The next step is navigation. How do we get from where we are, to where we want to go. For this, an AMR uses a map. This map can take many forms. The most common form is similar, or even equal to the map used for LiDAR localization. It can be created using the same SLAM technique. It does, however, lead to the confusion that the localization map and the navigation map are the same. 

When we use a reference system such as Ultra-Wideband or GPS, our localization map does not need to contain anything more than the coordinates of the beacons or satellites. This map simply captures the positions of landmarks in the coordinate system we’re using for the robot’s position. 

A demonstration RUVU did for a client building a large scale multi-robot application. The navigation planner uses a graph using both one-way, and two-way edges. It also uses directed nodes, making sure the robot ends up in the correct orientation.

The navigation map captures all the space the robot can move in. Currently, most AMRs manufacturers equip their robots with a fine-grained map allowing them to find their own way through all unoccupied space. Sometimes the user can prescribe no-go areas or preferred directions. This allows the user to give the robot suggestions on how to navigate the total space in a desirable way. In many applications, however, the user does not want the robot to move from its designated path. The navigation map can then be a simple graph: points connected by line segments, only allowing the robot to plan paths along these lines. In the general case, the navigation planner is a graph search algorithm, finding the optimal path through the navigation map.

Local control

Finally, the local control of the AMR makes sure that the robot follows the path that the navigation system calculated. Even this system can be more advanced than a similar system in a traditional AGV. Whereas the traditional AGV can only look down and find its lateral offset from the line at its current position, the AMR can look ahead.

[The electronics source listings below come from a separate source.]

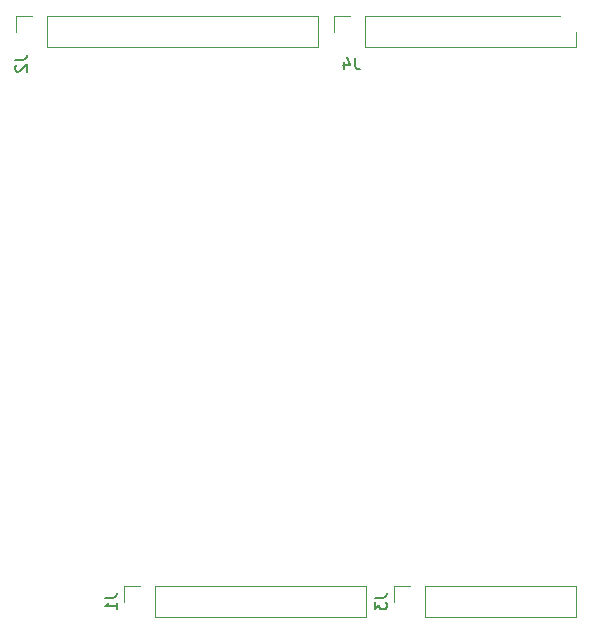
<source format=gbr>
%TF.GenerationSoftware,KiCad,Pcbnew,(7.0.0-0)*%
%TF.CreationDate,2023-08-03T18:37:04+02:00*%
%TF.ProjectId,flipperbrain-shield,666c6970-7065-4726-9272-61696e2d7368,rev?*%
%TF.SameCoordinates,Original*%
%TF.FileFunction,Legend,Bot*%
%TF.FilePolarity,Positive*%
%FSLAX46Y46*%
G04 Gerber Fmt 4.6, Leading zero omitted, Abs format (unit mm)*
G04 Created by KiCad (PCBNEW (7.0.0-0)) date 2023-08-03 18:37:04*
%MOMM*%
%LPD*%
G01*
G04 APERTURE LIST*
%ADD10C,0.150000*%
%ADD11C,0.120000*%
G04 APERTURE END LIST*
D10*
%TO.C,J3*%
X147837380Y-97126666D02*
X148551666Y-97126666D01*
X148551666Y-97126666D02*
X148694523Y-97079047D01*
X148694523Y-97079047D02*
X148789761Y-96983809D01*
X148789761Y-96983809D02*
X148837380Y-96840952D01*
X148837380Y-96840952D02*
X148837380Y-96745714D01*
X147837380Y-97507619D02*
X147837380Y-98126666D01*
X147837380Y-98126666D02*
X148218333Y-97793333D01*
X148218333Y-97793333D02*
X148218333Y-97936190D01*
X148218333Y-97936190D02*
X148265952Y-98031428D01*
X148265952Y-98031428D02*
X148313571Y-98079047D01*
X148313571Y-98079047D02*
X148408809Y-98126666D01*
X148408809Y-98126666D02*
X148646904Y-98126666D01*
X148646904Y-98126666D02*
X148742142Y-98079047D01*
X148742142Y-98079047D02*
X148789761Y-98031428D01*
X148789761Y-98031428D02*
X148837380Y-97936190D01*
X148837380Y-97936190D02*
X148837380Y-97650476D01*
X148837380Y-97650476D02*
X148789761Y-97555238D01*
X148789761Y-97555238D02*
X148742142Y-97507619D01*
%TO.C,J2*%
X117367380Y-51606666D02*
X118081666Y-51606666D01*
X118081666Y-51606666D02*
X118224523Y-51559047D01*
X118224523Y-51559047D02*
X118319761Y-51463809D01*
X118319761Y-51463809D02*
X118367380Y-51320952D01*
X118367380Y-51320952D02*
X118367380Y-51225714D01*
X117462619Y-52035238D02*
X117415000Y-52082857D01*
X117415000Y-52082857D02*
X117367380Y-52178095D01*
X117367380Y-52178095D02*
X117367380Y-52416190D01*
X117367380Y-52416190D02*
X117415000Y-52511428D01*
X117415000Y-52511428D02*
X117462619Y-52559047D01*
X117462619Y-52559047D02*
X117557857Y-52606666D01*
X117557857Y-52606666D02*
X117653095Y-52606666D01*
X117653095Y-52606666D02*
X117795952Y-52559047D01*
X117795952Y-52559047D02*
X118367380Y-51987619D01*
X118367380Y-51987619D02*
X118367380Y-52606666D01*
%TO.C,J4*%
X146173333Y-51407380D02*
X146173333Y-52121666D01*
X146173333Y-52121666D02*
X146220952Y-52264523D01*
X146220952Y-52264523D02*
X146316190Y-52359761D01*
X146316190Y-52359761D02*
X146459047Y-52407380D01*
X146459047Y-52407380D02*
X146554285Y-52407380D01*
X145268571Y-51740714D02*
X145268571Y-52407380D01*
X145506666Y-51359761D02*
X145744761Y-52074047D01*
X145744761Y-52074047D02*
X145125714Y-52074047D01*
%TO.C,J1*%
X124977380Y-97126666D02*
X125691666Y-97126666D01*
X125691666Y-97126666D02*
X125834523Y-97079047D01*
X125834523Y-97079047D02*
X125929761Y-96983809D01*
X125929761Y-96983809D02*
X125977380Y-96840952D01*
X125977380Y-96840952D02*
X125977380Y-96745714D01*
X125977380Y-98126666D02*
X125977380Y-97555238D01*
X125977380Y-97840952D02*
X124977380Y-97840952D01*
X124977380Y-97840952D02*
X125120238Y-97745714D01*
X125120238Y-97745714D02*
X125215476Y-97650476D01*
X125215476Y-97650476D02*
X125263095Y-97555238D01*
D11*
%TO.C,J3*%
X164830000Y-96130000D02*
X164830000Y-98790000D01*
X152070000Y-96130000D02*
X164830000Y-96130000D01*
X152070000Y-96130000D02*
X152070000Y-98790000D01*
X150800000Y-96130000D02*
X149470000Y-96130000D01*
X149470000Y-96130000D02*
X149470000Y-97460000D01*
X152070000Y-98790000D02*
X164830000Y-98790000D01*
%TO.C,J2*%
X142986000Y-47870000D02*
X142986000Y-50530000D01*
X120066000Y-47870000D02*
X142986000Y-47870000D01*
X120066000Y-47870000D02*
X120066000Y-50530000D01*
X118796000Y-47870000D02*
X117466000Y-47870000D01*
X117466000Y-47870000D02*
X117466000Y-49200000D01*
X120066000Y-50530000D02*
X142986000Y-50530000D01*
%TO.C,J4*%
X146990000Y-47870000D02*
X163500000Y-47870000D01*
X146990000Y-47870000D02*
X146990000Y-50530000D01*
X145720000Y-47870000D02*
X144390000Y-47870000D01*
X144390000Y-47870000D02*
X144390000Y-49200000D01*
X164830000Y-49200000D02*
X164830000Y-50530000D01*
X146990000Y-50530000D02*
X164830000Y-50530000D01*
%TO.C,J1*%
X147050000Y-96130000D02*
X147050000Y-98790000D01*
X129210000Y-96130000D02*
X147050000Y-96130000D01*
X129210000Y-96130000D02*
X129210000Y-98790000D01*
X127940000Y-96130000D02*
X126610000Y-96130000D01*
X126610000Y-96130000D02*
X126610000Y-97460000D01*
X129210000Y-98790000D02*
X147050000Y-98790000D01*
%TD*%
M02*

</source>
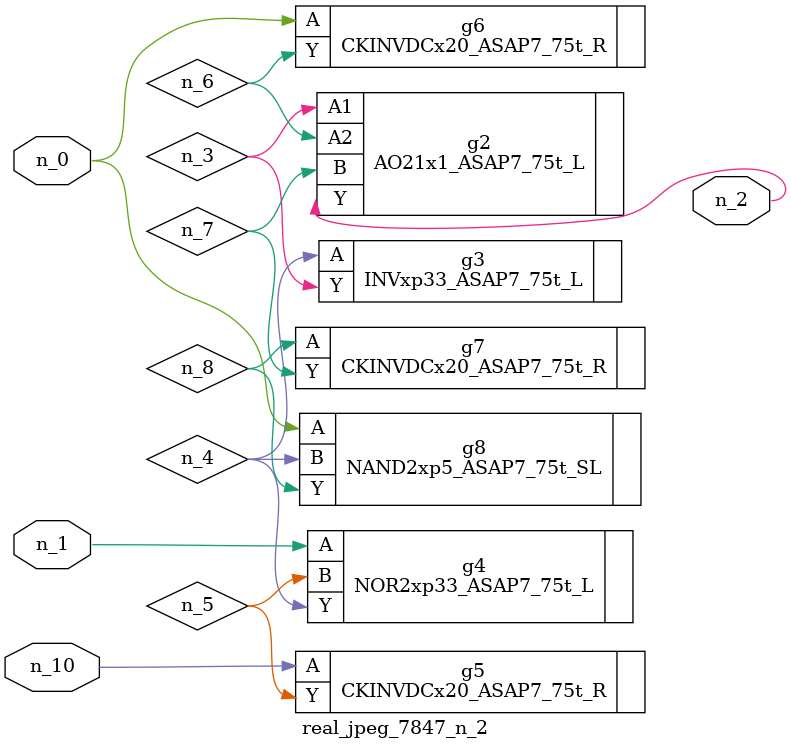
<source format=v>
module real_jpeg_7847_n_2 (n_1, n_10, n_0, n_2);

input n_1;
input n_10;
input n_0;

output n_2;

wire n_5;
wire n_4;
wire n_8;
wire n_6;
wire n_7;
wire n_3;

CKINVDCx20_ASAP7_75t_R g6 ( 
.A(n_0),
.Y(n_6)
);

NAND2xp5_ASAP7_75t_SL g8 ( 
.A(n_0),
.B(n_4),
.Y(n_8)
);

NOR2xp33_ASAP7_75t_L g4 ( 
.A(n_1),
.B(n_5),
.Y(n_4)
);

AO21x1_ASAP7_75t_L g2 ( 
.A1(n_3),
.A2(n_6),
.B(n_7),
.Y(n_2)
);

INVxp33_ASAP7_75t_L g3 ( 
.A(n_4),
.Y(n_3)
);

CKINVDCx20_ASAP7_75t_R g7 ( 
.A(n_8),
.Y(n_7)
);

CKINVDCx20_ASAP7_75t_R g5 ( 
.A(n_10),
.Y(n_5)
);


endmodule
</source>
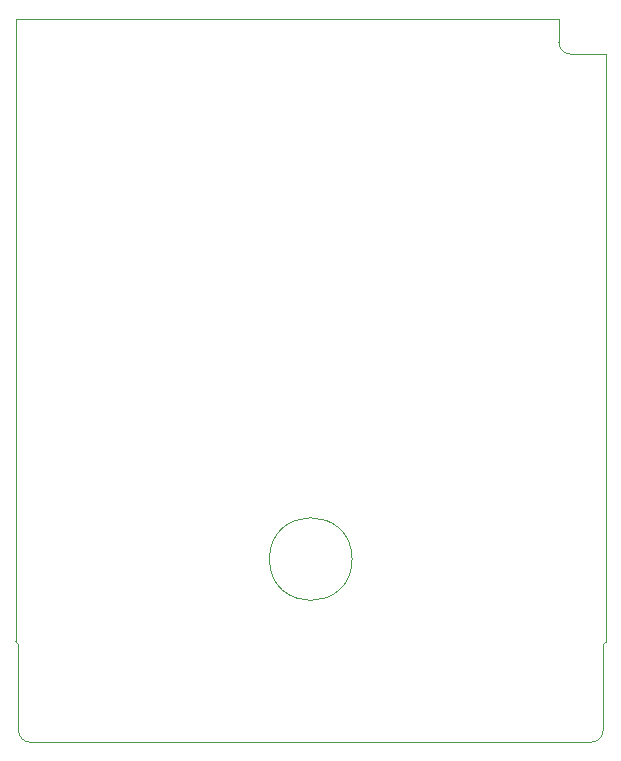
<source format=gbr>
%TF.GenerationSoftware,KiCad,Pcbnew,6.0.7-5.fc37*%
%TF.CreationDate,2022-11-14T12:33:57+01:00*%
%TF.ProjectId,GameboyTestCartridge,47616d65-626f-4795-9465-737443617274,rev?*%
%TF.SameCoordinates,PX9b72ec0PY876bf80*%
%TF.FileFunction,Profile,NP*%
%FSLAX46Y46*%
G04 Gerber Fmt 4.6, Leading zero omitted, Abs format (unit mm)*
G04 Created by KiCad (PCBNEW 6.0.7-5.fc37) date 2022-11-14 12:33:57*
%MOMM*%
%LPD*%
G01*
G04 APERTURE LIST*
%TA.AperFunction,Profile*%
%ADD10C,0.120000*%
%TD*%
G04 APERTURE END LIST*
D10*
%TO.C,J4*%
X46000000Y61250000D02*
X0Y61250000D01*
X0Y61250000D02*
X0Y8500000D01*
X50000000Y8500000D02*
X50000000Y58250000D01*
X250000Y1000000D02*
X250000Y8250000D01*
X1250000Y0D02*
X48750000Y0D01*
X49750000Y1000000D02*
X49750000Y8250000D01*
X50000000Y58250000D02*
X47000000Y58250000D01*
X46000000Y59250000D02*
X46000000Y61250000D01*
X48750000Y0D02*
G75*
G03*
X49750000Y1000000I0J1000000D01*
G01*
X50000000Y8500000D02*
G75*
G03*
X49750000Y8250000I750000J-1000000D01*
G01*
X250000Y8250000D02*
G75*
G03*
X0Y8500000I-1000047J-750047D01*
G01*
X46000000Y59250000D02*
G75*
G03*
X47000000Y58250000I1000000J0D01*
G01*
X250000Y1000000D02*
G75*
G03*
X1250000Y0I999999J-1D01*
G01*
X28500000Y15500000D02*
G75*
G03*
X28500000Y15500000I-3500000J0D01*
G01*
%TD*%
M02*

</source>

This allows for much better tracking behavior. 

Modern localization systems also allow more flexibility in the AMR design, because the position sensor does not need to be at a specific position on the AMR, whereas on an AGV, it always needs to be in front of the (rear) axle. The AMR can, in fact, be omnidirectional: its capable of moving in any direction without turning. 

This simulated robot should follow the green line. If it just drives straight, it will approach its reference path slowly. If it turns towards the line, it approaches more quickly, but its orientation will be further off. The application determines what is desirable behavior.

This freedom does mean that the local control software is more complex. It needs to optimize between aligning the vehicle to the path and steering towards it. In the case of omnidirectionality, it may also switch states between moving in the longitudinal, lateral, or rotational direction. The local controller typically also handles avoiding small obstacles on the navigation path. This feature increases the complexity of the optimization problem even more. If the local controller cannot handle the encountered obstacles, it may have to return to the navigation system to come up with an alternative route.


Automated vehicles have developed a lot since the introduction of the AGV. Modern AMRs are a lot more flexible in many ways. Robots can be applied in more dynamic environments, handling disturbances autonomously. They can be used in more applications, such as inspection or order picking, due to their capability of free navigation. And they can be reconfigured much more quickly when the area of operation is rearranged as infrastructure is cheaper to install, or not even required at all. 

This flexibility does mean that the individual vehicle has become a complex machine requiring specific expertise to design and build. The market for Autonomous Mobile Robots is growing, so bringing an AMR to your market segment might be a valuable investment. Building expertise and reinventing the wheel will cost a lot of resources, so collaboration is essential. But with the right partners and suppliers, it’s possible to develop a successful product within just a few months!